Нью-Йорк – Москва – Любовь - Берсенева Анна (прочитать книгу txt) 📗
Но сейчас она все же обратила внимание на то, с каким выражением сказал о ее внешности Полиевкт. Что-то жадное проступило вдруг в его лице, какой-то отсвет вожделения… Поскольку он не испытывал к ней никакого физического влечения, это Алиса чувствовала наверняка, природа его вожделения была ей совершенно непонятна.
Но не спрашивать же полузнакомого человека, который к тому же чуть не втрое тебя старше, какие именно чувства он к тебе испытывает!
– Вам пора идти? – спросила Алиса.
– Почему вы решили?
– Потому что вы украдкой посмотрели на часы, – улыбнулась она. – И я подумала, вы стесняетесь мне сказать, что спешите. Русские вообще никогда не говорят о простых вещах прямо – почему-то боятся обидеть прямотой. По правде говоря, это раздражает.

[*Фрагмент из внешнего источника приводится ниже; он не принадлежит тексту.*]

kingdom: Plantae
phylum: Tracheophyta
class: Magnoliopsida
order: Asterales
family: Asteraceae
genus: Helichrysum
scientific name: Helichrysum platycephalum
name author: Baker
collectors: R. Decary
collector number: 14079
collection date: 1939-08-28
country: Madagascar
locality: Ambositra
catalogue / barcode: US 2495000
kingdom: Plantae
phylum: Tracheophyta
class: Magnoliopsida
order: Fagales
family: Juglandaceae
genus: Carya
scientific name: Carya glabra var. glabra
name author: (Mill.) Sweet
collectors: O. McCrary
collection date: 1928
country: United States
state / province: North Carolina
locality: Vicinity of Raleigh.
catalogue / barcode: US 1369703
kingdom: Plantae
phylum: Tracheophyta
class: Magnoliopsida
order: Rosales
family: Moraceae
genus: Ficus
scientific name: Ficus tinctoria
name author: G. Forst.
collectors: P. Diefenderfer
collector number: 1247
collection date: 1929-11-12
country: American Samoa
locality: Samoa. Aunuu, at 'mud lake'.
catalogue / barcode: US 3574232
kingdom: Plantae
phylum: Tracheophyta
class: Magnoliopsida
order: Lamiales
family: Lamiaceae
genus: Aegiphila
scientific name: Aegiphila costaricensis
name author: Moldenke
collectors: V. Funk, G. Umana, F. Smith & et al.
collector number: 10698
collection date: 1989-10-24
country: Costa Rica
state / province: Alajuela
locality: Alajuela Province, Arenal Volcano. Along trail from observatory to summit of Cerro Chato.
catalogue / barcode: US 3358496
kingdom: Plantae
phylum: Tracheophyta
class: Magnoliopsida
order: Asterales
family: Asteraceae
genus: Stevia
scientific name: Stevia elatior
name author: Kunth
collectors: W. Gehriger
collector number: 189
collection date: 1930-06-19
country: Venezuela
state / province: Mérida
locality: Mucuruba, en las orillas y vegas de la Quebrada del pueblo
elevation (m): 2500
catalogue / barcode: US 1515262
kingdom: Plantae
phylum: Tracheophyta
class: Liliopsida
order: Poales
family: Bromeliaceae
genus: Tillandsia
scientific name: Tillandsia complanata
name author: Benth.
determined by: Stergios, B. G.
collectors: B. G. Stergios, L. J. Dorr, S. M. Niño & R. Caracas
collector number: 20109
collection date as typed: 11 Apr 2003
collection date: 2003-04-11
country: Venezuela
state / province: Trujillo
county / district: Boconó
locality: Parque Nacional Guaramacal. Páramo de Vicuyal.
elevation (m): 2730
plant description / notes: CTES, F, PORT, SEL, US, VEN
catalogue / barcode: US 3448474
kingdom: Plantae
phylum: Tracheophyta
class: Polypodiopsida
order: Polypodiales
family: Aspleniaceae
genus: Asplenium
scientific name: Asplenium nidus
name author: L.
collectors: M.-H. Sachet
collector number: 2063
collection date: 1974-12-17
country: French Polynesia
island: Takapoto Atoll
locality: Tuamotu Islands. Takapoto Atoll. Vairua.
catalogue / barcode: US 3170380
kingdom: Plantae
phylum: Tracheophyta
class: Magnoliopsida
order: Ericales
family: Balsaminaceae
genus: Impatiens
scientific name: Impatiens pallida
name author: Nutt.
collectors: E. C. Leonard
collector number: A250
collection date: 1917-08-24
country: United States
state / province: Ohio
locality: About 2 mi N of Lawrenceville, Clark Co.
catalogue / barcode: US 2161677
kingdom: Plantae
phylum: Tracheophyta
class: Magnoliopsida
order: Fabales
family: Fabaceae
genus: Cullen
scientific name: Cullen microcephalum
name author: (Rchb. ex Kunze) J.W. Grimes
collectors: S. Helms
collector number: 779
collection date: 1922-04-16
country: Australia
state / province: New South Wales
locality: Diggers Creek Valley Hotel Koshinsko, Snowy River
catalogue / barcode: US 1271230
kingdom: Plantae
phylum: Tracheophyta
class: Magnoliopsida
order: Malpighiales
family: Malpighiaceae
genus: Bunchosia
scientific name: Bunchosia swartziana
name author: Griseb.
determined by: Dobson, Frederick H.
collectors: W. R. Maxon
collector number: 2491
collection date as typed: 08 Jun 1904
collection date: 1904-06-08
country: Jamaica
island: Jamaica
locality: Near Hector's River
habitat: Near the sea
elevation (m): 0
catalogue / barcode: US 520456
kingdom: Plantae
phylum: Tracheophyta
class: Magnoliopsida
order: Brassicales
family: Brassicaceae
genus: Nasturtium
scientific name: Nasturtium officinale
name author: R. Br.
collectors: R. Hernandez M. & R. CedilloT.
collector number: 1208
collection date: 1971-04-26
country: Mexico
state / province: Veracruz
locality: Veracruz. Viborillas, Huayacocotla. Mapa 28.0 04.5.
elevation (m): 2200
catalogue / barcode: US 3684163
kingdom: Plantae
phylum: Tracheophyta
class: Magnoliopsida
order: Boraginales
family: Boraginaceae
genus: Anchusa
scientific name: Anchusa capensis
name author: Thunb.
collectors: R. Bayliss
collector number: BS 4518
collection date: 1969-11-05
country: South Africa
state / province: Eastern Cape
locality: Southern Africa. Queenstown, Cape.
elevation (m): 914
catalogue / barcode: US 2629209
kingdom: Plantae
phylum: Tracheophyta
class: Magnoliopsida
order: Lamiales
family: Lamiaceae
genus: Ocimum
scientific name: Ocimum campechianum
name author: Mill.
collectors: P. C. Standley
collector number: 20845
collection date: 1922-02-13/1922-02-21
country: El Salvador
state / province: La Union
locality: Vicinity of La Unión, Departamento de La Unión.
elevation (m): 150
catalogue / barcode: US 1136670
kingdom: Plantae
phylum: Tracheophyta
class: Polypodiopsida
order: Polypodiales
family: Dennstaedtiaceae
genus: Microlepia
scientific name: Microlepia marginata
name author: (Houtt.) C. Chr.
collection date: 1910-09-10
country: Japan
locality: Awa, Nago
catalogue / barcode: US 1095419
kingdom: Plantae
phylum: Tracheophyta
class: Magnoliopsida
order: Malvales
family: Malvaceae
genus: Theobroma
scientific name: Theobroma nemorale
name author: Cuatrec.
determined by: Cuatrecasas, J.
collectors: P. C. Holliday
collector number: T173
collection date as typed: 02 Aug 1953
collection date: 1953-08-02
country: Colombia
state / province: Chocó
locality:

– Да вы ведь и сами в большой мере русская, – пожал плечами Полиевкт. – В гораздо большей мере, чем вы думаете. Но я действительно спешу, вы правы. У меня сегодня вечером заседание Английского клуба.
– Это тот, который описан в «Войне и мире»? – удивилась Алиса. – Я думала, после революции он закрылся.
– Не совсем тот, но с претензией на преемственность, – усмехнулся Полиевкт. – Для избранных.
Алисе было непонятно, зачем тратить время на то, в чем сам же видишь одну только претензию. Но обсуждать это с Полиевктом она, конечно, не стала.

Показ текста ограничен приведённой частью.